The Mecklenburg County sheriff says a proposal to strengthen a law ordering local law enforcement to cooperate with federal immigration authorities does not fix problems he sees in transferring suspects.

Sheriff Garry McFadden has criticized the federal Immigration and Customs Enforcement for lack of cooperation as President Donald Trump’s crackdown on illegal immigration has been unfolding.

McFadden has insisted that although his agency has communicated with ICE and has detained suspects, immigration officials have not responded and have failed to pick up detainees. The sheriff says he has been compelled to release detainees before ICE officers picked them up.

ICE officials, in turn, have criticized McFadden, saying he has freed dangerous criminals. In March, ICE said the sheriff’s office did not honor detainer warrants before federal agents arrested 24 people in the Charlotte area suspected of being in the country illegally.

Even before Trump took office, North Carolina lawmakers late last year passed a law – House Bill 10 – requiring law enforcement agencies to communicate with ICE and honor detention requests. This week, the state House passed a bill that would strengthen that 2024 law.   

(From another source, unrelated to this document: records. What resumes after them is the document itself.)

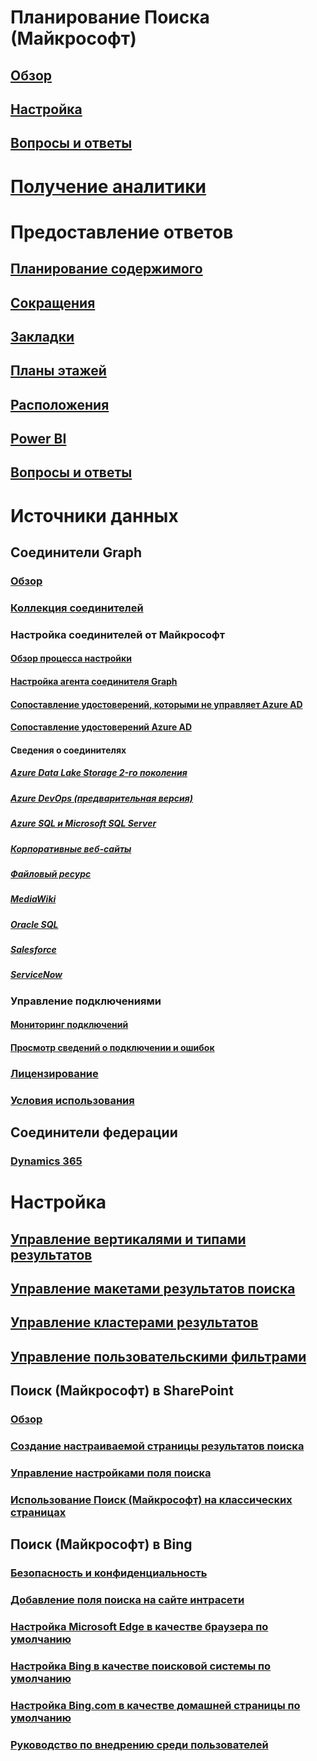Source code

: # Планирование Поиска (Майкрософт)
## [Обзор](overview-microsoft-search.md)
## [Настройка](setup-microsoft-search.md)
## [Вопросы и ответы](faqs.md)
# [Получение аналитики](usage-reports.md)
# Предоставление ответов
## [Планирование содержимого](plan-your-content.md)
## [Сокращения](manage-acronyms.md)
## [Закладки](manage-bookmarks.md)
## [Планы этажей](manage-floorplans.md)
## [Расположения](manage-locations.md)
## [Power BI](manage-powerbi.md)
## [Вопросы и ответы](manage-qas.md)
# Источники данных
## Соединители Graph
### [Обзор](connectors-overview.md)
### [Коллекция соединителей](connectors-gallery.md)
### Настройка соединителей от Майкрософт
#### [Обзор процесса настройки](configure-connector.md)
#### [Настройка агента соединителя Graph](on-prem-agent.md)
#### [Сопоставление удостоверений, которыми не управляет Azure AD](map-non-aad.md)
#### [Сопоставление удостоверений Azure AD](map-aad.md)
#### Сведения о соединителях
##### [Azure Data Lake Storage 2-го поколения](azure-data-lake-connector.md)
##### [Azure DevOps (предварительная версия)](azure-devops-connector.md)
##### [Azure SQL и Microsoft SQL Server](MSSQL-connector.md)
##### [Корпоративные веб-сайты](enterprise-web-connector.md)
##### [Файловый ресурс](fileshare-connector.md)
##### [MediaWiki](mediawiki-connector.md)
##### [Oracle SQL](OracleSQL-connector.md)
##### [Salesforce](salesforce-connector.md)
##### [ServiceNow](servicenow-connector.md)
### Управление подключениями
#### [Мониторинг подключений](manage-connector.md)
#### [Просмотр сведений о подключении и ошибок](connector-details-errors.md)
### [Лицензирование](licensing.md)
### [Условия использования](terms-of-use.md)
## Соединители федерации
### [Dynamics 365](manage-dynamics365.md)
# Настройка
## [Управление вертикалями и типами результатов](customize-search-page.md)
## [Управление макетами результатов поиска](customize-results-layout.md)
## [Управление кластерами результатов](result-cluster.md)
## [Управление пользовательскими фильтрами](custom-filters.md)
## Поиск (Майкрософт) в SharePoint
### [Обзор](get-started-search-in-sharepoint-online.md)
### [Создание настраиваемой страницы результатов поиска](create-search-results-pages.md)
### [Управление настройками поля поиска](manage-spo-search-box.md)
### [Использование Поиск (Майкрософт) на классических страницах](manage-classic-spo-pages.md)
## Поиск (Майкрософт) в Bing
### [Безопасность и конфиденциальность](security-for-search.md)
### [Добавление поля поиска на сайте интрасети](add-a-search-box-to-your-intranet-site.md)
### [Настройка Microsoft Edge в качестве браузера по умолчанию](/deployedge/edge-default-browser)
### [Настройка Bing в качестве поисковой системы по умолчанию](set-default-search-engine.md)
### [Настройка Bing.com в качестве домашней страницы по умолчанию](set-default-homepage.md)
### [Руководство по внедрению среди пользователей](user-adoption-guide.md)
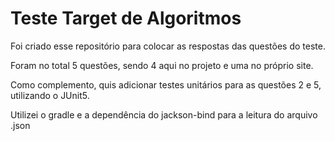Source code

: # Teste Target de Algoritmos

Foi criado esse repositório para colocar as respostas das questões do
teste. 

Foram no total 5 questões, sendo 4 aqui no projeto e uma no próprio site.

Como complemento, quis adicionar testes unitários para as questões 2 e 5, 
utilizando o JUnit5. 

Utilizei o gradle e a dependência do jackson-bind para a leitura do arquivo .json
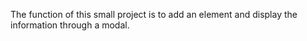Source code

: 


The function of this small project is to add an element and display the information through a modal.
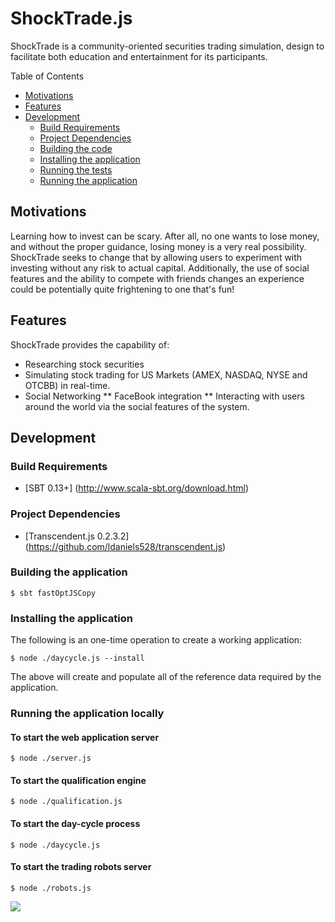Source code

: ShockTrade.js
===============
ShockTrade is a community-oriented securities trading simulation, design to facilitate both education and entertainment
for its participants.

Table of Contents

* <a href="#motivations">Motivations</a>
* <a href="#features">Features</a>
* <a href="#development">Development</a>
	* <a href="#build-requirements">Build Requirements</a>
	* <a href="#project-dependencies">Project Dependencies</a>
	* <a href="#building-the-code">Building the code</a>
	* <a href="#installation">Installing the application</a>
	* <a href="#testing-the-code">Running the tests</a>	
	* <a href="#running-the-app">Running the application</a>
	
<a name="motivations"></a>
## Motivations	
	
Learning how to invest can be scary. After all, no one wants to lose money, and without the proper guidance, losing
money is a very real possibility. ShockTrade seeks to change that by allowing users to experiment with investing without
any risk to actual capital. Additionally, the use of social features and the ability to compete with friends changes an
experience could be potentially quite frightening to one that's fun!
	
<a name="features"></a>
## Features

ShockTrade provides the capability of:

* Researching stock securities 
* Simulating stock trading for US Markets (AMEX, NASDAQ, NYSE and OTCBB) in real-time.
* Social Networking
** FaceBook integration
** Interacting with users around the world via the social features of the system.

<a name="development"></a>
## Development

<a name="build-requirements"></a>
### Build Requirements

* [SBT 0.13+] (http://www.scala-sbt.org/download.html)

<a name="project-dependencies"></a>
### Project Dependencies

* [Transcendent.js 0.2.3.2] (https://github.com/ldaniels528/transcendent.js)

<a name="building-the-code"></a>
### Building the application

    $ sbt fastOptJSCopy

<a name="installation"></a>
### Installing the application
    
The following is an one-time operation to create a working application:
    
    $ node ./daycycle.js --install 
    
The above will create and populate all of the reference data required by the application.    
    
<a name="testing-the-code"></a>    
### Running the application locally

#### To start the web application server 

    $ node ./server.js
       
#### To start the qualification engine

    $ node ./qualification.js

#### To start the day-cycle process

    $ node ./daycycle.js
    
#### To start the trading robots server

    $ node ./robots.js


<img src="https://github.com/ldaniels528/shocktrade.js/blob/master/screenshots/discover.png">
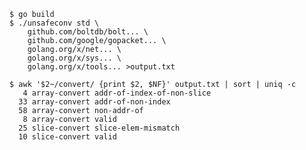 
	$ go build
	$ ./unsafeconv std \
		github.com/boltdb/bolt... \
		github.com/google/gopacket... \
		golang.org/x/net... \
		golang.org/x/sys... \
		golang.org/x/tools... >output.txt

	$ awk '$2~/convert/ {print $2, $NF}' output.txt | sort | uniq -c
	   4 array-convert addr-of-index-of-non-slice
	  33 array-convert addr-of-non-index
	  58 array-convert non-addr-of
	   8 array-convert valid
	  25 slice-convert slice-elem-mismatch
	  10 slice-convert valid

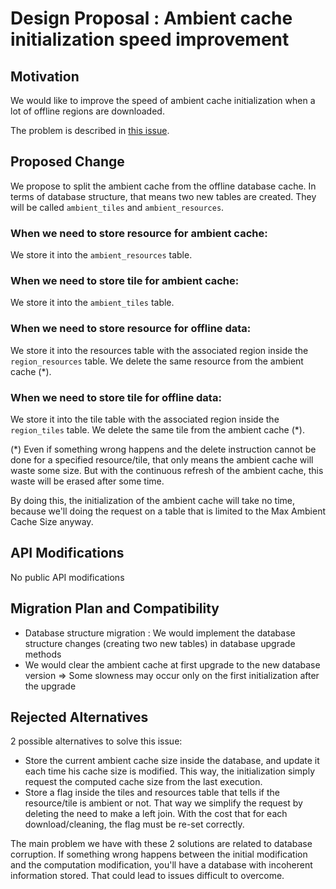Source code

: # Design Proposal : Ambient cache initialization speed improvement

## Motivation

We would like to improve the speed of ambient cache initialization when a lot of offline regions are downloaded.

The problem is described in [this issue](https://github.com/track-asia/trackasia-native/issues/1815).

## Proposed Change

We propose to split the ambient cache from the offline database cache.
In terms of database structure, that means two new tables are created. They will be called `ambient_tiles` and `ambient_resources`.

### When we need to store resource for ambient cache:

We store it into the `ambient_resources` table.

### When we need to store tile for ambient cache:

We store it into the `ambient_tiles` table.

### When we need to store resource for offline data:

We store it into the resources table with the associated region inside the `region_resources` table.
We delete the same resource from the ambient cache (*).

### When we need to store tile for offline data:

We store it into the tile table with the associated region inside the `region_tiles` table.
We delete the same tile from the ambient cache (*).

(*) Even if something wrong happens and the delete instruction cannot be done for a specified resource/tile, that only means the ambient cache will waste some size.
But with the continuous refresh of the ambient cache, this waste will be erased after some time.

By doing this, the initialization of the ambient cache will take no time, because we'll doing the request on a table that is limited to the Max Ambient Cache Size anyway.

## API Modifications

No public API modifications

## Migration Plan and Compatibility

- Database structure migration : We would implement the database structure changes (creating two new tables) in database upgrade methods
- We would clear the ambient cache at first upgrade to the new database version => Some slowness may occur only on the first initialization after the upgrade

## Rejected Alternatives

2 possible alternatives to solve this issue:

- Store the current ambient cache size inside the database, and update it each time his cache size is modified. This way, the initialization simply request the computed cache size from the last execution.
- Store a flag inside the tiles and resources table that tells if the resource/tile is ambient or not. That way we simplify the request by deleting the need to make a left join. With the cost that for each download/cleaning, the flag must be re-set correctly.

The main problem we have with these 2 solutions are related to database corruption. If something wrong happens between the initial modification and the computation modification, you'll have a database with incoherent information stored. That could lead to issues difficult to overcome.
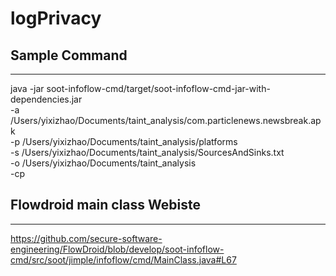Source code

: # logPrivacy
## Sample Command
-------
 java -jar soot-infoflow-cmd/target/soot-infoflow-cmd-jar-with-dependencies.jar \
    -a /Users/yixizhao/Documents/taint_analysis/com.particlenews.newsbreak.apk \
    -p /Users/yixizhao/Documents/taint_analysis/platforms\
    -s /Users/yixizhao/Documents/taint_analysis/SourcesAndSinks.txt \
    -o /Users/yixizhao/Documents/taint_analysis \
    -cp

## Flowdroid main class Webiste
--------
https://github.com/secure-software-engineering/FlowDroid/blob/develop/soot-infoflow-cmd/src/soot/jimple/infoflow/cmd/MainClass.java#L67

The measure that advanced Tuesday in the General Assembly, House Bill 318, would expand the number of suspects subject to inquiries into their immigration status and would clarify that jail officials must communicate with immigration authorities when they are holding someone sought on an ICE detainer or administrative warrant. HB 318 is now in the Senate’s Committee on Rules and Operations.

But McFadden said in a news release Thursday that the measure does not address issues at the heart of cooperation with ICE.

“HB 318, like its predecessor HB 10, still fails to rectify the legal issue of transferring an undocumented immigrant with pending state charges to ICE for civil immigration proceedings,” McFadden said. “ICE agents must obtain a judicial writ for MCSO to legally transfer custody.”

In March, McFadden said the sheriff's office did not honor the detainers because they were not signed by a judge

ICE officials could not be reached Thursday to comment.

McFadden has previously said his agency has followed the law and tried to work with ICE but that holding immigration detainees has come at a cost to taxpayers and has burdened his staff.

In his statement Thursday, he said: “Again, I will continue to follow the law, but I will also remain committed to serving every member of the community with dignity, fairness, and transparency, despite the political winds in Raleigh.”

The North Carolina Sheriffs' Association supports HB 318, the group’s Executive Vice President Eddie Caldwell told lawmakers this week.

But Latino advocate Mario Alfaro, of the group El Pueblo, said the measure "amplifies anti-immigrant narratives.”